* _STUDY QUESTIONS_:
1. For each statement about the page text below, say whether it agrees with the text. Answer yes or no, and quote the exact words of the text that decide it. (a) The housing vouchers RHD provided are good for two years. (b) Local food banks provided three meals a day for six months. (c) The pilot enrolled 25 high utilizers.
2. Revise the page text below between "The MCOs agreed" and "health outpatient services.", inclusive, and write that part again with "vouchers" replaced by "certificates".

* _PAGE TEXT_:
+ + + +
For health plans, the benefit is in contracting with a single entity that manages the comprehensive network of social care. Access to supports becomes easier for consumers. Data sharing between the health plan and community-based organizations is also streamlined and simplified. Ms. Simmons said, “So if you’re a health plan and want to address a certain population—maybe it’s young moms and kids, maybe it’s frail elders and keeping them out of the nursing home—are you going to go out and identify all the agencies involved, organize them, and contract with them? Or would you like a lead entity that’s going to do that for you—curate the services, qualify the agencies, be the central intake, the oversee the quality, and do the billing?” Working with a trusted local entity is a far more practical and efficient route for health plans in Ms. Simmons’ opinion. She said, “A more mature community entity can bring their neighboring health and human service provider organizations into an organized delivery system, so consumers don’t have to be referred to multiple entities.”

Karin Annerhed-Harris, VP, Business Development, Resources for Human Development

Resources for Human Development addresses food and housing needs. RHD provides outpatient and residential services for consumers with mental illness, substance use disorders, and intellectual and developmental disabilities. RHD partnered with Temple University Hospital and two managed care organizations (MCOs)—Health Partners Plans and Keystone First—to pilot the Housing Smart program. The program was intended to reduce avoidable emergency room utilization and hospital readmissions among homeless individuals through peer outreach, supportive services, and subsidized housing resources.

The MCOs agreed to criteria for eligibility and generated a list of member referrals for RHD. RHD provided the high-users experiencing homelessness with access to housing vouchers that are good for two years. The consumers were housed in apartments across Philadelphia and local food banks provided three meals a day for three months, followed by cooking classes. The pilot resulted in a 74% drop in emergency room use, 48% reduction in hospitalizations, and a 76% increase in outpatient hospital visits. And with stable housing, 12 consumers in the program are actively engaged in behavioral health outpatient services.

At the outset of the program, Temple generated a list of eligible people using target population criteria and shared that with the MCOs. They enrolled 25 high utilizers prioritizing consumers with opioid use disorder, persistent mental illness, and co-occurring physical health conditions. RHD used an MCO-funded team comprising a peer support specialist, care coordinator, and tenant services coordinator to engage consumers in services. While the MCOs reimburse for services, 36% of the program is grant funded and goes toward housing, Ms. Harris said. RHD is exploring expanded health plan funding, now that Pennsylvania allows health systems and MCOs that can save money through a value-based agreement to use the profits to fund housing.
+ + + +
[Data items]
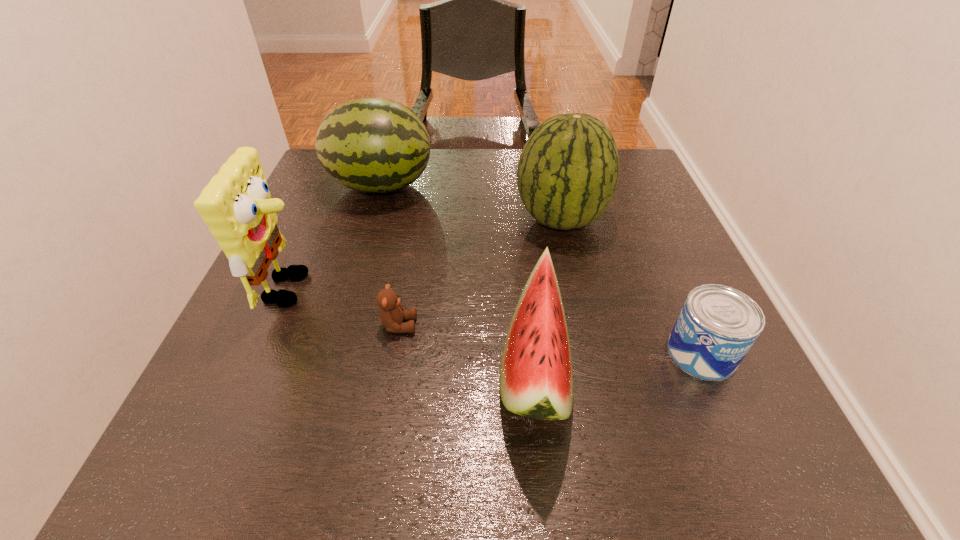
Where is `sponge`? Image resolution: width=960 pixels, height=540 pixels. sponge is located at coordinates 236,205.

Find the location of a particular element. This screenshot has width=960, height=540. the leftmost watermelon is located at coordinates (373, 145).

Where is `the nearest watermelon`? the nearest watermelon is located at coordinates (536, 376).

Where is `the third shortest object`? The height and width of the screenshot is (540, 960). the third shortest object is located at coordinates (536, 376).

At what (x,y) coordinates should I click in order to perform the action: click on can. Please return your answer as a coordinate pair (x, y). Image resolution: width=960 pixels, height=540 pixels. Looking at the image, I should click on (717, 326).

Identify the location of the fifth tallest object. (717, 326).

Find the location of a particular element. The width and height of the screenshot is (960, 540). the shortest object is located at coordinates (392, 313).

Identify the location of free space located on the face of the sponge. Image resolution: width=960 pixels, height=540 pixels. (487, 289).

Where is `free spot located 0.310m at the stem end of the leftmost watermelon`? This screenshot has width=960, height=540. free spot located 0.310m at the stem end of the leftmost watermelon is located at coordinates (550, 186).

Locate an element on the screen. Image resolution: width=960 pixels, height=540 pixels. free space located 0.250m on the outer rind of the shortest watermelon is located at coordinates click(352, 369).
+ + + +
* _EXERCISE RESPONSES_:
1.
(a) Yes: "access to housing vouchers that are good for two years"
(b) No: "local food banks provided three meals a day for three months"
(c) Yes: "They enrolled 25 high utilizers"

2.
The MCOs agreed to criteria for eligibility and generated a list of member referrals for RHD. RHD provided the high-users experiencing homelessness with access to housing certificates that are good for two years. The consumers were housed in apartments across Philadelphia and local food banks provided three meals a day for three months, followed by cooking classes. The pilot resulted in a 74% drop in emergency room use, 48% reduction in hospitalizations, and a 76% increase in outpatient hospital visits. And with stable housing, 12 consumers in the program are actively engaged in behavioral health outpatient services.